Coming out of the 2017-18 season, the Flames knew they had to make a change behind the bench. A mere 10 days after their season ended, they let go of Glen Gulutzan. Not even a week later, they hired Bill Peters.
Peters had some of the baggage associated with Gulutzan – namely, coaching high-corsi teams that never even made it to the playoffs – but so far, it’s impossible to argue his addition has been anything but a success, and something he might just deserve some hardware for.
The Jack Adams Award is given to the coach “adjudged to have contributed the most to his team’s success.” It’s named after Adams, who was inducted into the Hockey Hall of Fame in 1959 as a player but is arguably better known for spending 36 seasons with the Detroit Red Wings as head coach and general manager. He’s the only person in Stanley Cup history to have captured the trophy as a player, coach and GM.
The award is given based on a vote by the National Hockey League Broadcasters Association following the regular season.
- 2017-18: Gerard Gallant (Vegas)
- 2016-17: John Tortorella (Columbus)
- 2015-16: Barry Trotz (Washington)
Last year’s voting leaders
(Voting points awarded on a 5-3-1 basis.)
|Gerard Gallant (VGK)||525||102||5||0||51-24-7, 109 points|
|Bruce Cassidy (BOS)||153||2||40||23||50-20-12, 112 points|
|Jared Bednar (COL)||114||4||25||19||43-30-9, 95 points|
|Paul Maurice (WPG)||46||0||12||10||52-20-10, 114 points|
|Peter Laviolette (NSH)||41||0||9||14||53-18-11, 117 points|
The general trend seen in Jack Adams winners is that a team voters expected to be bad actually ended up experiencing success, and so, the coach gets credit for it.
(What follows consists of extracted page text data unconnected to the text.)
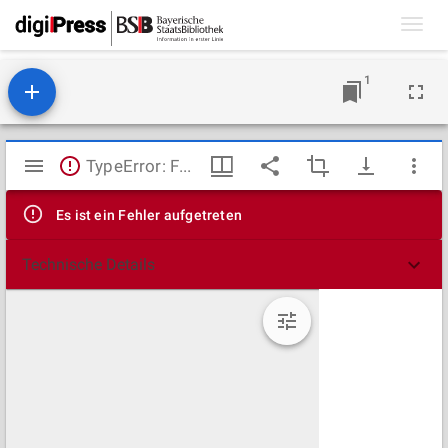
Toggl
navig
1
Mirador
TypeError: Failed to fetch
Viewer
Es ist ein Fehler aufgetreten
Technische Details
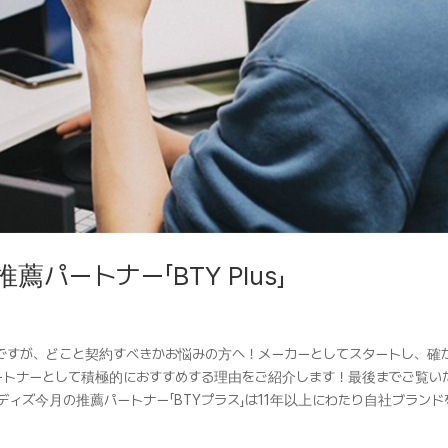
ートナー「BTY Plus」
ですが、どこと契約すべきかお悩みの方へ！メーカーとしてスタートし、確
が今月のパートナーとして積極的におすすめする理由をご紹介します！最後までご覧
ズ今月の推薦パートナー「BTYプラス」は11年以上にわたり自社ブランドを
We saw this firsthand when Bob Hartley won the award for unexpectedly coaching the Flames to a divisional playoff spot in 2015; he was let go the following season when the team stopped overachieving and returned to form.
It was also evidenced this past season, when Gallant won the award for coaching Vegas to a Pacific Division championship in its inaugural season. Expansion teams are rarely expected to be good out of the gate, let alone that good, and it was a near-unanimous decision.
While the Golden Knights went from not existing to 109 points, the coaches of the other teams in the top five also saw substantial point additions in the standings: Boston went up by 17, Colorado 47, Winnipeg 27, and Nashville went up 23 points.
Handicapping Peters’ candidacy
The Flames underachieved in 2017-18, and it’s entirely possible they’re overachieving in 2018-19, but you can’t deny their turnaround this season. They went from 84 points the previous season – barely a 0.500 club, largely in part thanks to the loser point – to 71 points 51 games in, on pace for 114 points on the season – a potential increase in 30 points.
The Flames aren’t the only team that has improved from last season to this one, however. Under Travis Green’s second year as head coach, the Canucks have gone from just 73 points in 2017-18 to 52 in 51 games this season, on pace for 84 – an improvement of 11 points. The Sabres, meanwhile, are in Phil Housley’s second season as head coach, and they’ve gone from dead last in the NHL with 62 points to 15th, already with 54 points in 48 games – on pace for 92 points, also an improvement of 30.
The Canucks and Sabres are bubble teams, though; there are two other teams currently in the top 10 that were near the bottom of the barrel just a year ago. The Canadiens, with Claude Julien in his second full season as their head coach, have gone from 71 points – 28th in the NHL in 2017-18 – to 61 points in 51 games so far this season, on pace for 98 points, an improvement of 27. And the Islanders, with Barry Trotz coming off of a Stanley Cup with the Capitals and in his first season as their head coach, went from 80 points in 2017-18 – 22nd in the NHL that season – to 63 points in 49 games this year, on pace for 105 points, a potential improvement of 25.
Then, of course, there’s Jon Cooper with the Lightning, a team that’s been far and away the best in the NHL so far this season. His squad’s dominance certainly can’t be counted out.
It’s likely a decent field of candidates, but one that Peters should be near the top of, regardless: if the Flames stick to their pace their improvement will have been far more dramatic than most other teams, and they’d also be one of the top teams in the NHL, period. It’s difficult to argue with that.